Camera calibration data
──────
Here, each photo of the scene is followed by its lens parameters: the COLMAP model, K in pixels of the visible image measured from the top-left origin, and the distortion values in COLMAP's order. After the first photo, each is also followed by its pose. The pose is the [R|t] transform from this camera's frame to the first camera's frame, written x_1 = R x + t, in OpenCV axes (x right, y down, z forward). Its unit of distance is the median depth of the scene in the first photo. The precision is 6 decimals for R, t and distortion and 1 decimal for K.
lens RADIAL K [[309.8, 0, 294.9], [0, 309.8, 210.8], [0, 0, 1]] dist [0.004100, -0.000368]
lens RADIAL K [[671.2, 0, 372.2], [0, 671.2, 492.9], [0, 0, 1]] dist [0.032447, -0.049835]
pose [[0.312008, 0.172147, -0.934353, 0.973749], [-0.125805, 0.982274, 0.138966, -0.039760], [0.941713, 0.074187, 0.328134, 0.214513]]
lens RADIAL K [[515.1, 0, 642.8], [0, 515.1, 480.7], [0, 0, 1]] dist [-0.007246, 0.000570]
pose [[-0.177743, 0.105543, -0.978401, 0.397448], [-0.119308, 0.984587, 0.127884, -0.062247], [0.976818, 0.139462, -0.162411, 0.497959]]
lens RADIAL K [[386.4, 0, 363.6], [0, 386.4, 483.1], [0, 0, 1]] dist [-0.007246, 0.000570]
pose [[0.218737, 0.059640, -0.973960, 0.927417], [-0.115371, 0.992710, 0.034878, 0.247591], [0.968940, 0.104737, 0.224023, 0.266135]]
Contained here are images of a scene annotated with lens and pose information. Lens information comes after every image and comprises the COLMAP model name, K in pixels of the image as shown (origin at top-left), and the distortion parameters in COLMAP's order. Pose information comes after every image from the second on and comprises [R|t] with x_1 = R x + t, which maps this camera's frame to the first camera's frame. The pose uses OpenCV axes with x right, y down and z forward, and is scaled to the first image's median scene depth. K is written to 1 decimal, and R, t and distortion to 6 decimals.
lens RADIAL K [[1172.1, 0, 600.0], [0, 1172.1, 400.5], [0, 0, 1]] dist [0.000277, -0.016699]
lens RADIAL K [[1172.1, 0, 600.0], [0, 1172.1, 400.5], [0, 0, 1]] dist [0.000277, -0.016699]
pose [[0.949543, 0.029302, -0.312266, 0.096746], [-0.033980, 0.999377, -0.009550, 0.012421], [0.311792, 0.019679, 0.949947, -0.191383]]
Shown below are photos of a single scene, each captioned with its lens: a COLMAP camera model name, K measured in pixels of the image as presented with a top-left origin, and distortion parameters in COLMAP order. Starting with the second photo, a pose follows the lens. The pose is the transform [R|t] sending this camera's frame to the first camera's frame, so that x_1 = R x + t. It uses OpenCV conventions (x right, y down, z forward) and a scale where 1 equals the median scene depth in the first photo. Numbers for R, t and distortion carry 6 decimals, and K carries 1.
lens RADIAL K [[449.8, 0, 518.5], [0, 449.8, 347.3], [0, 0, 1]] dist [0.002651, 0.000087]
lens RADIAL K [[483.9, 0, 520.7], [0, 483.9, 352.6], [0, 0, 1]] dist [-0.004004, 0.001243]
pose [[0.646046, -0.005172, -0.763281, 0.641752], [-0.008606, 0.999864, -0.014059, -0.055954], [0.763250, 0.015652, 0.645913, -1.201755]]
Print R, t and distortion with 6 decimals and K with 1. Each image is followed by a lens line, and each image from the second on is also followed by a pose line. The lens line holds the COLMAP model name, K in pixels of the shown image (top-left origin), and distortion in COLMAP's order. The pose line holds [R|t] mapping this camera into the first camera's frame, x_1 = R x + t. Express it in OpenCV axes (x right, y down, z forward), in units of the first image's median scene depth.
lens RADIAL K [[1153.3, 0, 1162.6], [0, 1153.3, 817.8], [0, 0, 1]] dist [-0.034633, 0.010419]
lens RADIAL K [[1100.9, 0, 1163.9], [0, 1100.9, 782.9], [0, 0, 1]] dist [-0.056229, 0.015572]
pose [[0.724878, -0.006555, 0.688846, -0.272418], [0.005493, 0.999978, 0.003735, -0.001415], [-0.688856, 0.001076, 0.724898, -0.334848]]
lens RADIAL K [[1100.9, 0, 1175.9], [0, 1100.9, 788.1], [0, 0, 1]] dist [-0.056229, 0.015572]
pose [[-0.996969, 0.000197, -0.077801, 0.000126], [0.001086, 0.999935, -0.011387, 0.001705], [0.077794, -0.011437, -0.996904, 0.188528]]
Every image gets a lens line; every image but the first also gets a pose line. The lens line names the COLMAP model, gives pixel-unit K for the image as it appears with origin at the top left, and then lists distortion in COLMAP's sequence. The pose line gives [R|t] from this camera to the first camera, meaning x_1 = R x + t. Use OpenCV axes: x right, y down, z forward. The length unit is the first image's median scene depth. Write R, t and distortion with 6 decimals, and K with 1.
──────
### What is expected
Every record above belongs in the answer, reproduced exactly.

### Answer to this problem
Here, each photo of the scene is followed by its lens parameters: the COLMAP model, K in pixels of the visible image measured from the top-left origin, and the distortion values in COLMAP's order. After the first photo, each is also followed by its pose. The pose is the [R|t] transform from this camera's frame to the first camera's frame, written x_1 = R x + t, in OpenCV axes (x right, y down, z forward). Its unit of distance is the median depth of the scene in the first photo. The precision is 6 decimals for R, t and distortion and 1 decimal for K.
lens RADIAL K [[309.8, 0, 294.9], [0, 309.8, 210.8], [0, 0, 1]] dist [0.004100, -0.000368]
lens RADIAL K [[671.2, 0, 372.2], [0, 671.2, 492.9], [0, 0, 1]] dist [0.032447, -0.049835]
pose [[0.312008, 0.172147, -0.934353, 0.973749], [-0.125805, 0.982274, 0.138966, -0.039760], [0.941713, 0.074187, 0.328134, 0.214513]]
lens RADIAL K [[515.1, 0, 642.8], [0, 515.1, 480.7], [0, 0, 1]] dist [-0.007246, 0.000570]
pose [[-0.177743, 0.105543, -0.978401, 0.397448], [-0.119308, 0.984587, 0.127884, -0.062247], [0.976818, 0.139462, -0.162411, 0.497959]]
lens RADIAL K [[386.4, 0, 363.6], [0, 386.4, 483.1], [0, 0, 1]] dist [-0.007246, 0.000570]
pose [[0.218737, 0.059640, -0.973960, 0.927417], [-0.115371, 0.992710, 0.034878, 0.247591], [0.968940, 0.104737, 0.224023, 0.266135]]
Contained here are images of a scene annotated with lens and pose information. Lens information comes after every image and comprises the COLMAP model name, K in pixels of the image as shown (origin at top-left), and the distortion parameters in COLMAP's order. Pose information comes after every image from the second on and comprises [R|t] with x_1 = R x + t, which maps this camera's frame to the first camera's frame. The pose uses OpenCV axes with x right, y down and z forward, and is scaled to the first image's median scene depth. K is written to 1 decimal, and R, t and distortion to 6 decimals.
lens RADIAL K [[1172.1, 0, 600.0], [0, 1172.1, 400.5], [0, 0, 1]] dist [0.000277, -0.016699]
lens RADIAL K [[1172.1, 0, 600.0], [0, 1172.1, 400.5], [0, 0, 1]] dist [0.000277, -0.016699]
pose [[0.949543, 0.029302, -0.312266, 0.096746], [-0.033980, 0.999377, -0.009550, 0.012421], [0.311792, 0.019679, 0.949947, -0.191383]]
Shown below are photos of a single scene, each captioned with its lens: a COLMAP camera model name, K measured in pixels of the image as presented with a top-left origin, and distortion parameters in COLMAP order. Starting with the second photo, a pose follows the lens. The pose is the transform [R|t] sending this camera's frame to the first camera's frame, so that x_1 = R x + t. It uses OpenCV conventions (x right, y down, z forward) and a scale where 1 equals the median scene depth in the first photo. Numbers for R, t and distortion carry 6 decimals, and K carries 1.
lens RADIAL K [[449.8, 0, 518.5], [0, 449.8, 347.3], [0, 0, 1]] dist [0.002651, 0.000087]
lens RADIAL K [[483.9, 0, 520.7], [0, 483.9, 352.6], [0, 0, 1]] dist [-0.004004, 0.001243]
pose [[0.646046, -0.005172, -0.763281, 0.641752], [-0.008606, 0.999864, -0.014059, -0.055954], [0.763250, 0.015652, 0.645913, -1.201755]]
Print R, t and distortion with 6 decimals and K with 1. Each image is followed by a lens line, and each image from the second on is also followed by a pose line. The lens line holds the COLMAP model name, K in pixels of the shown image (top-left origin), and distortion in COLMAP's order. The pose line holds [R|t] mapping this camera into the first camera's frame, x_1 = R x + t. Express it in OpenCV axes (x right, y down, z forward), in units of the first image's median scene depth.
lens RADIAL K [[1153.3, 0, 1162.6], [0, 1153.3, 817.8], [0, 0, 1]] dist [-0.034633, 0.010419]
lens RADIAL K [[1100.9, 0, 1163.9], [0, 1100.9, 782.9], [0, 0, 1]] dist [-0.056229, 0.015572]
pose [[0.724878, -0.006555, 0.688846, -0.272418], [0.005493, 0.999978, 0.003735, -0.001415], [-0.688856, 0.001076, 0.724898, -0.334848]]
lens RADIAL K [[1100.9, 0, 1175.9], [0, 1100.9, 788.1], [0, 0, 1]] dist [-0.056229, 0.015572]
pose [[-0.996969, 0.000197, -0.077801, 0.000126], [0.001086, 0.999935, -0.011387, 0.001705], [0.077794, -0.011437, -0.996904, 0.188528]]
Every image gets a lens line; every image but the first also gets a pose line. The lens line names the COLMAP model, gives pixel-unit K for the image as it appears with origin at the top left, and then lists distortion in COLMAP's sequence. The pose line gives [R|t] from this camera to the first camera, meaning x_1 = R x + t. Use OpenCV axes: x right, y down, z forward. The length unit is the first image's median scene depth. Write R, t and distortion with 6 decimals, and K with 1.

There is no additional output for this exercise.